Personal information
- Full name: George Priaux Cochrane
- Born: 25 September 1877 Collingwood, Victoria
- Died: 31 December 1914 (aged 37) East Melbourne, Victoria
- Original team: Wesley College

Playing career^{1}
- Years: Club / Games (Goals)
- 1897, 1901–1904: Essendon / 22 (4)
- ^{1} Playing statistics correct to the end of 1904.

Career highlights
- VFL premiership player: 1897;

= George Cochrane (footballer) =

Australian rules footballer

George Priaux Cochrane (25 September 1877 – 31 December 1914) was an Australian rules footballer who played for the Essendon Football Club in the Victorian Football League (VFL).

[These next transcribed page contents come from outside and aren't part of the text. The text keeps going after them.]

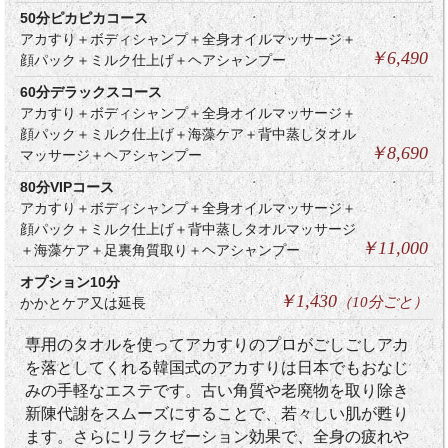
50分ピカピカコース
アカすり＋ボディシャンプ＋全身オイルマッサージ＋
￥6,490
顔パック＋ミルク仕上げ＋ヘアシャンプー
60分デラックスコース
アカすり＋ボディシャンプ＋全身オイルマッサージ＋
顔パック＋ミルク仕上げ＋海藻ケア＋背中蒸しタオル
￥8,690
マッサージ＋ヘアシャンプー
80分VIPコース
アカすり＋ボディシャンプ＋全身オイルマッサージ＋
顔パック＋ミルク仕上げ＋背中蒸しタオルマッサージ
￥11,000
＋海藻ケア＋足裏角質取り＋ヘアシャンプー
オプション10分
￥1,430
（10分ごと）
かかとケア又は延長
専用のタオルを使ってアカすりのプロがごしごしアカ
を落としてくれる韓国式のアカすりは日本でもおなじ
みの手軽なエステです。古い角質や老廃物を取り除き
新陳代謝をスムーズにすることで、若々しい肌が甦り
ます。さらにリラクゼーション効果で、全身の疲れや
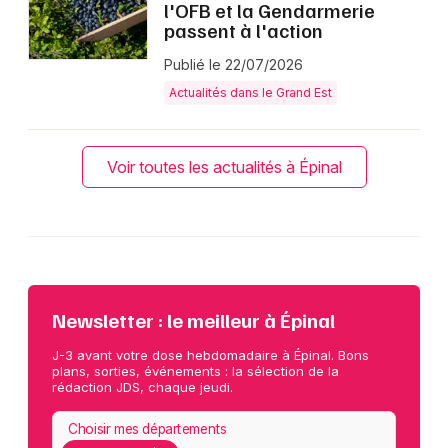
l'OFB et la Gendarmerie
passent à l'action
Publié le 22/07/2026
Actualités dans le Grand Est
Voir toutes les actualités à Épinal
Newsletter : le meilleur à Épinal
J-3 avant votre dose hebdomadaire à Épinal. Bons
plans, sorties, événements : la sélection de la
rédaction JDS, chaque jeudi.
Choisir mes départements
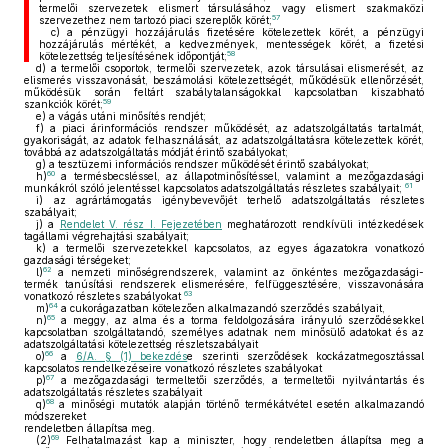
termelői szervezetek elismert társulásához vagy elismert szakmaközi
57
szervezethez nem tartozó piaci szereplők körét;
c)
a pénzügyi hozzájárulás fizetésére kötelezettek körét, a pénzügyi
hozzájárulás mértékét, a kedvezmények, mentességek körét, a fizetési
58
kötelezettség teljesítésének időpontját;
d)
a termelői csoportok, termelői szervezetek, azok társulásai elismerését, az
elismerés visszavonását, beszámolási kötelezettségét, működésük ellenőrzését,
működésük során feltárt szabálytalanságokkal kapcsolatban kiszabható
59
szankciók körét;
e)
a vágás utáni minősítés rendjét;
f)
a piaci árinformációs rendszer működését, az adatszolgáltatás tartalmát,
gyakoriságát, az adatok felhasználását, az adatszolgáltatásra kötelezettek körét,
továbbá az adatszolgáltatás módját érintő szabályokat;
g)
a tesztüzemi információs rendszer működését érintő szabályokat;
60
h)
a termésbecsléssel, az állapotminősítéssel, valamint a mezőgazdasági
61
munkákról szóló jelentéssel kapcsolatos adatszolgáltatás részletes szabályait;
i)
az agrártámogatás igénybevevőjét terhelő adatszolgáltatás részletes
szabályait;
j)
a
Rendelet V. rész I. Fejezetében
meghatározott rendkívüli intézkedések
tagállami végrehajtási szabályait;
k)
a termelői szervezetekkel kapcsolatos, az egyes ágazatokra vonatkozó
gazdasági térségeket;
62
l)
a nemzeti minőségrendszerek, valamint az önkéntes mezőgazdasági-
termék tanúsítási rendszerek elismerésére, felfüggesztésére, visszavonására
63
vonatkozó részletes szabályokat
64
m)
a cukorágazatban kötelezően alkalmazandó szerződés szabályait,
65
n)
a meggy, az alma és a torma feldolgozására irányuló szerződésekkel
kapcsolatban szolgáltatandó, személyes adatnak nem minősülő adatokat és az
adatszolgáltatási kötelezettség részletszabályait
66
o)
a
6/A. § (1) bekezdés
e szerinti szerződések kockázatmegosztással
kapcsolatos rendelkezéseire vonatkozó részletes szabályokat
67
p)
a mezőgazdasági termeltetői szerződés, a termeltetői nyilvántartás és
adatszolgáltatás részletes szabályait
68
q)
a minőségi mutatók alapján történő termékátvétel esetén alkalmazandó
módszereket
rendeletben állapítsa meg.
69
(2)
Felhatalmazást kap a miniszter, hogy rendeletben állapítsa meg a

In the first year of competition, he became one of the club's and league's first premiership players during the 1897 VFL season under the captaincy of George Stuckey. Cochrane made his debut against in one of the finals of the season, at the Melbourne Cricket Ground. He left the club at the end of the season to fight in the Boer War, before returning in 1901 to play 20 more games over four seasons.

"Suicide" was the finding after an inquiry into the death of George Cochrane, 37, a railway employee of Pelham Street, Carlton. Evidence was given that Cochrane was found hanging in an outhouse. He had been drinking heavily for about a week. He died suicide by hanging himself on 31 December 1914.